Bloomberg On Occupy Wall Street Eviction: 'The Final Decision To Act Was Mine'
Following the forced evacuation of Occupy Wall Street from Zuccotti Park early Tuesday morning, New York City Mayor Michael Bloomberg explained the decision to temporarily evict protesters was his and his alone.
"I have become increasingly concerned - as had the park's owner, Brookfield Properties - that the occupation was coming to pose a health and fire safety hazard to the protesters and to the surrounding community," Bloomberg said in a statement. "We have been in constant contact with Brookfield and yesterday they requested that the City assist it in enforcing the no sleeping and camping rules in the park. But make no mistake - the final decision to act was mine."
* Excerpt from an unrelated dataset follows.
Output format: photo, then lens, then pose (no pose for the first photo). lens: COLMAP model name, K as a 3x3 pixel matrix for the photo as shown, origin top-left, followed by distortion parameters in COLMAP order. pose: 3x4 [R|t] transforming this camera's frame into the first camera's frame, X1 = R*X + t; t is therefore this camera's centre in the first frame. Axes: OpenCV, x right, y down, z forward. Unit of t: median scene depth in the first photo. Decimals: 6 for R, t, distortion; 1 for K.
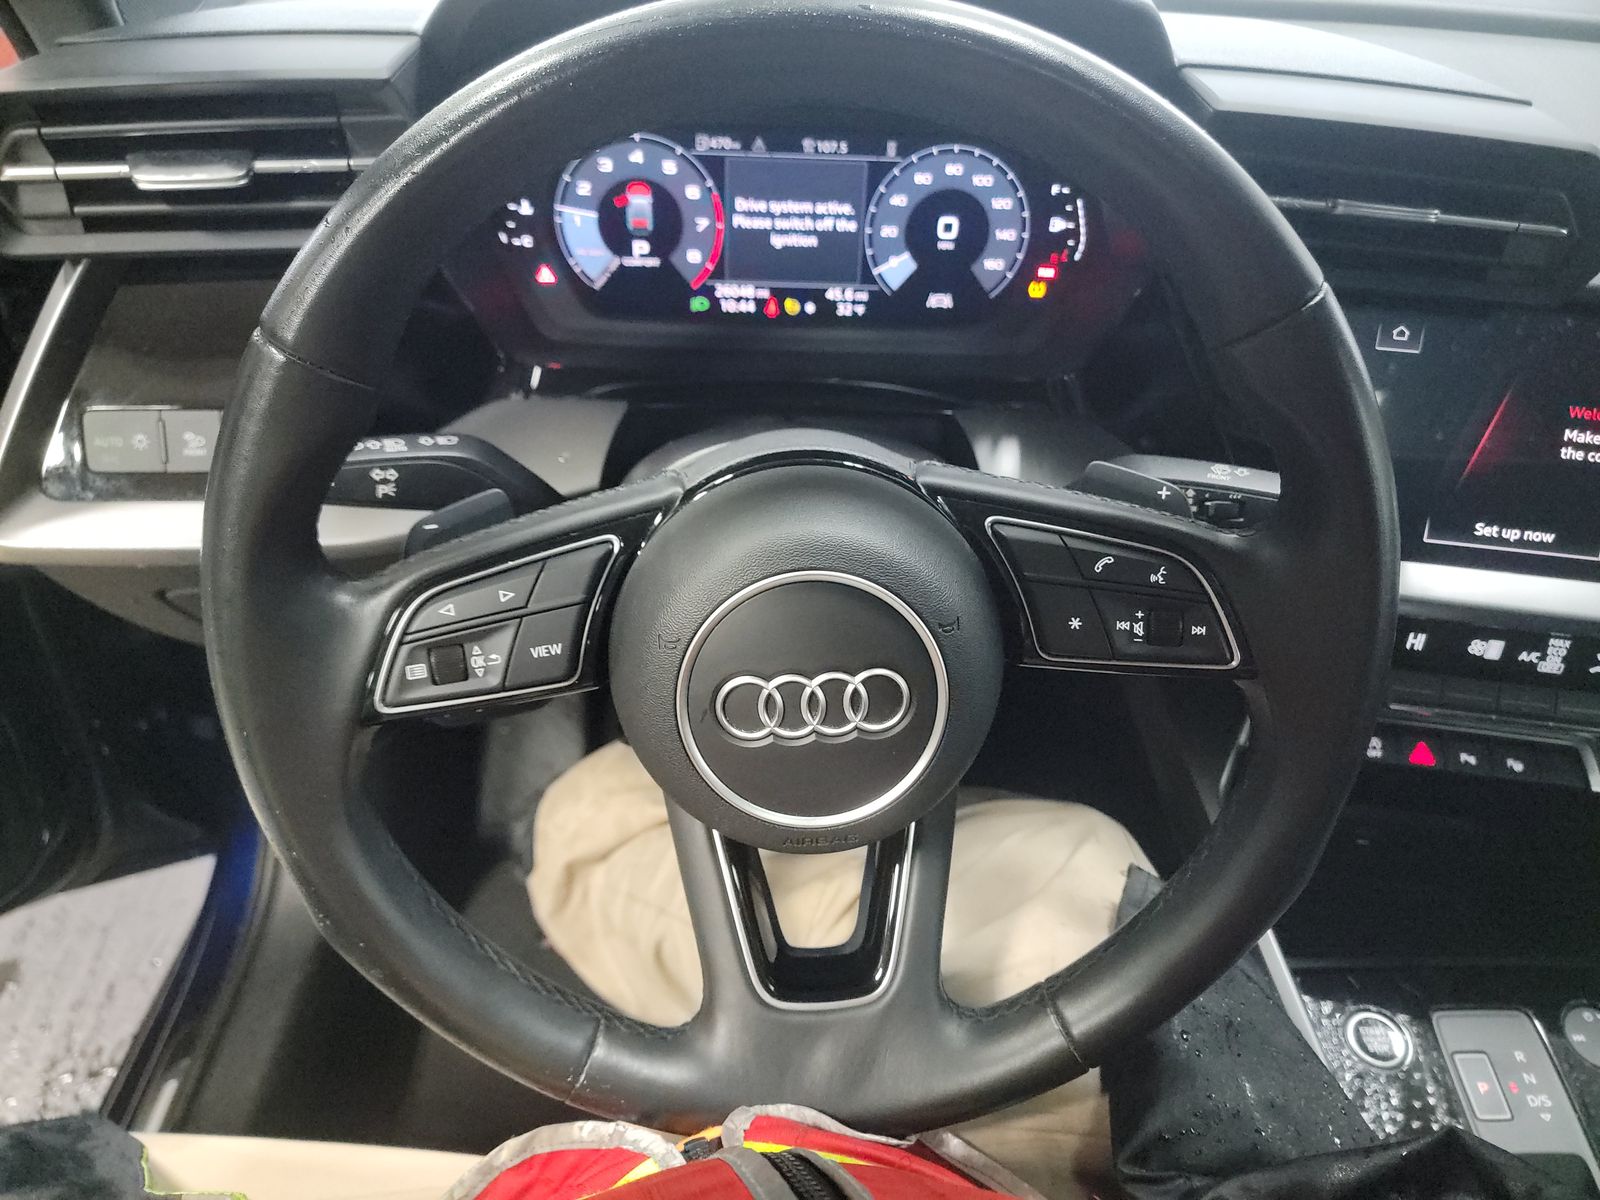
lens RADIAL K [[1116.3, 0, 800.0], [0, 1116.3, 600.0], [0, 0, 1]] dist [0.006119, 0.003363]
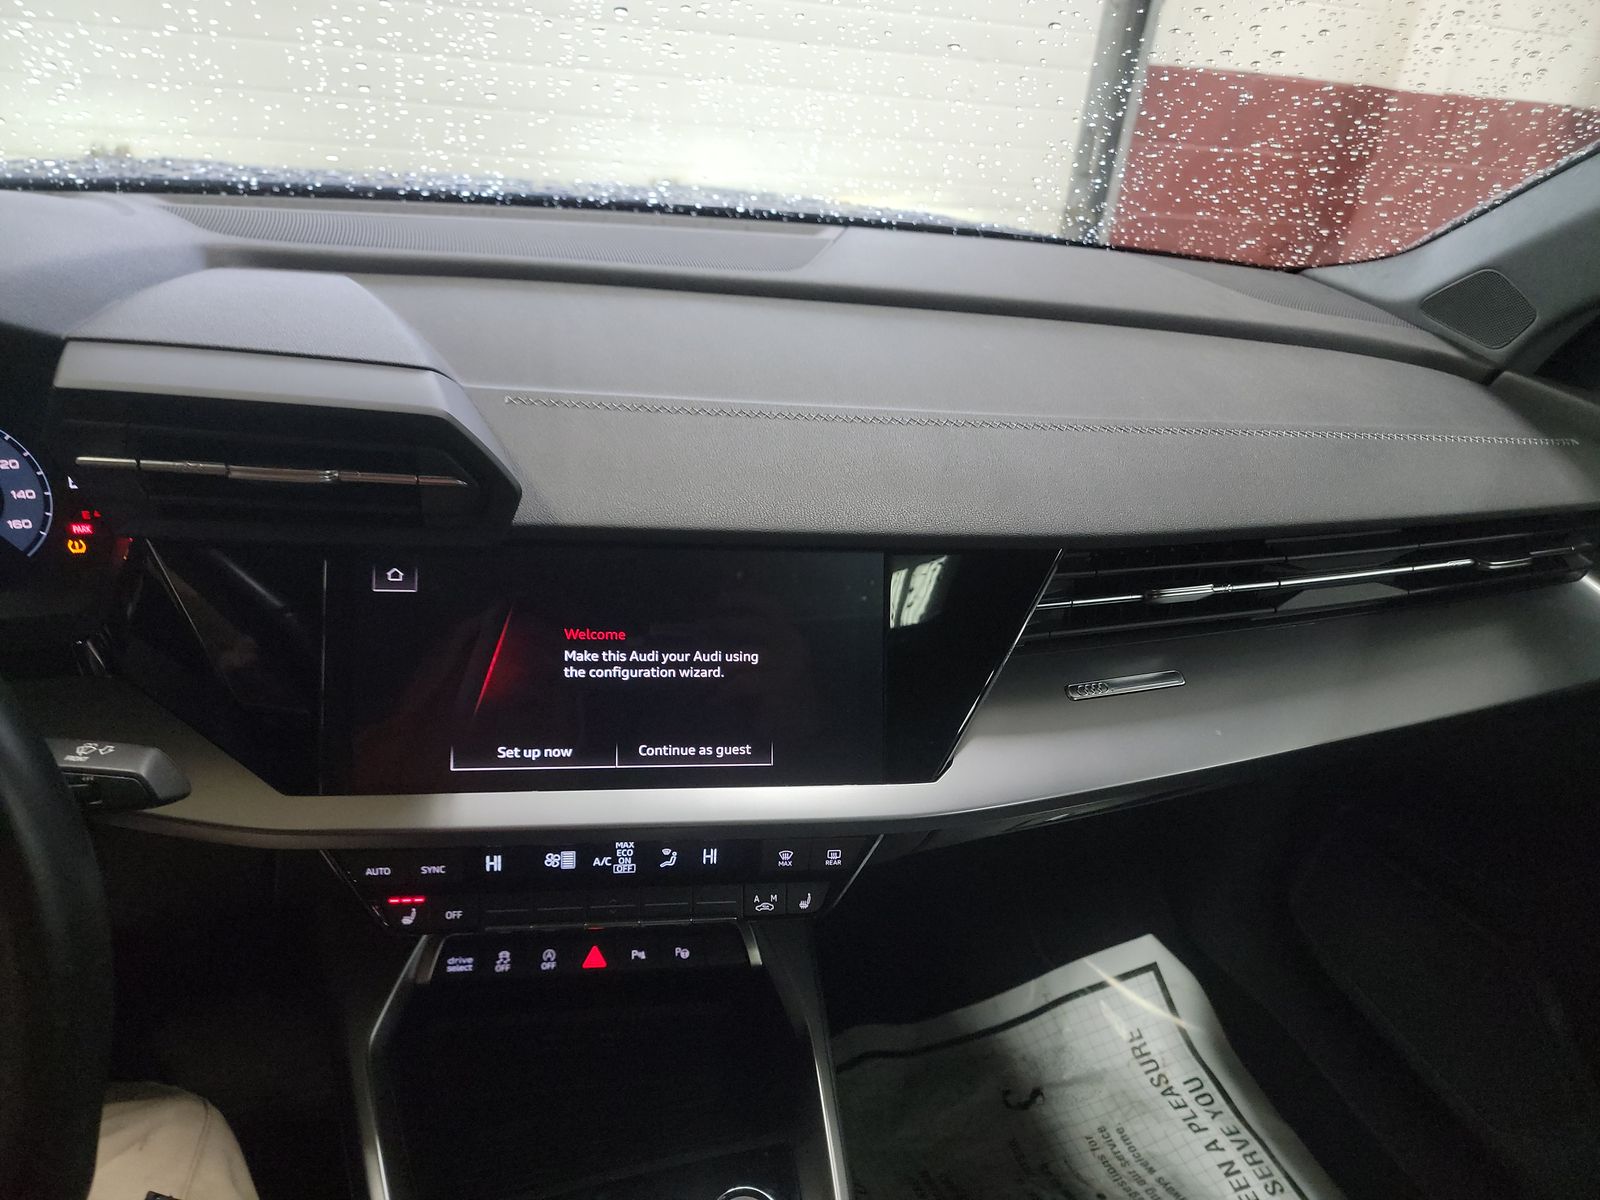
lens RADIAL K [[1116.3, 0, 800.0], [0, 1116.3, 600.0], [0, 0, 1]] dist [0.006119, 0.003363]
pose [[0.947092, -0.087846, 0.308707, 0.502850], [0.133527, 0.982471, -0.130080, -0.027428], [-0.291869, 0.164418, 0.942220, -0.069171]]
Bloomberg said the protesters' tents and tarps made the park difficult for the public to navigate and nearly impossible for first-responders to guarantee public safety, adding that the "proliferation of tents and other obstructions has created an increasing fire hazard that had to be addressed." On October 28th, the FDNY and NYPD removed the park's generators used to power the protest, saying that it was unsafe to have containers of fuel, gas and diesel.
Bloomberg also cited an incident last week in which an EMT was injured after clashing with a protester at the park and said that although most protesters have been "peaceful and responsible" during the nearly two-month occupation, "an unfortunate minority" have used the space as a place to break laws.
"There have been reports of businesses being threatened and complaints about noise and unsanitary conditions that have seriously impacted the quality of life for residents and businesses in this now-thriving neighborhood," Bloomberg said, adding that accusations that have cropped up have been hard to prove since police are often unable to monitor the situation inside the park.
And although Bloomberg was resolute in his decision to evict the protesters, he tried to make it clear that he's done everything to protect the protesters' First Amendment rights.
"No right is absolute and with every right comes responsibilities. The First Amendment gives every New Yorker the right to speak out - but it does not give anyone the right to sleep in a park or otherwise take it over to the exclusion of others - nor does it permit anyone in our society to live outside the law. There is no ambiguity in the law here - the First Amendment protects speech - it does not protect the use of tents and sleeping bags to take over a public space," Bloomberg said. "Protestors have had two months to occupy the park with tents and sleeping bags. Now they will have to occupy the space with the power of their arguments."
Bloomberg said protesters were told they could return to the park, but that the new Brookfield Properties law says they cannot have tents and tarps.
The New York Daily News reports, however, that the National Lawyers Guild filed a restraining order against the city on behalf of Occupy Wall Street Tuesday morning and a judge has issued a court order saying the city cannot prevent "protesters from re-entering the park with tents."
Currently the NYPD has Zuccotti Park blocked off to the public.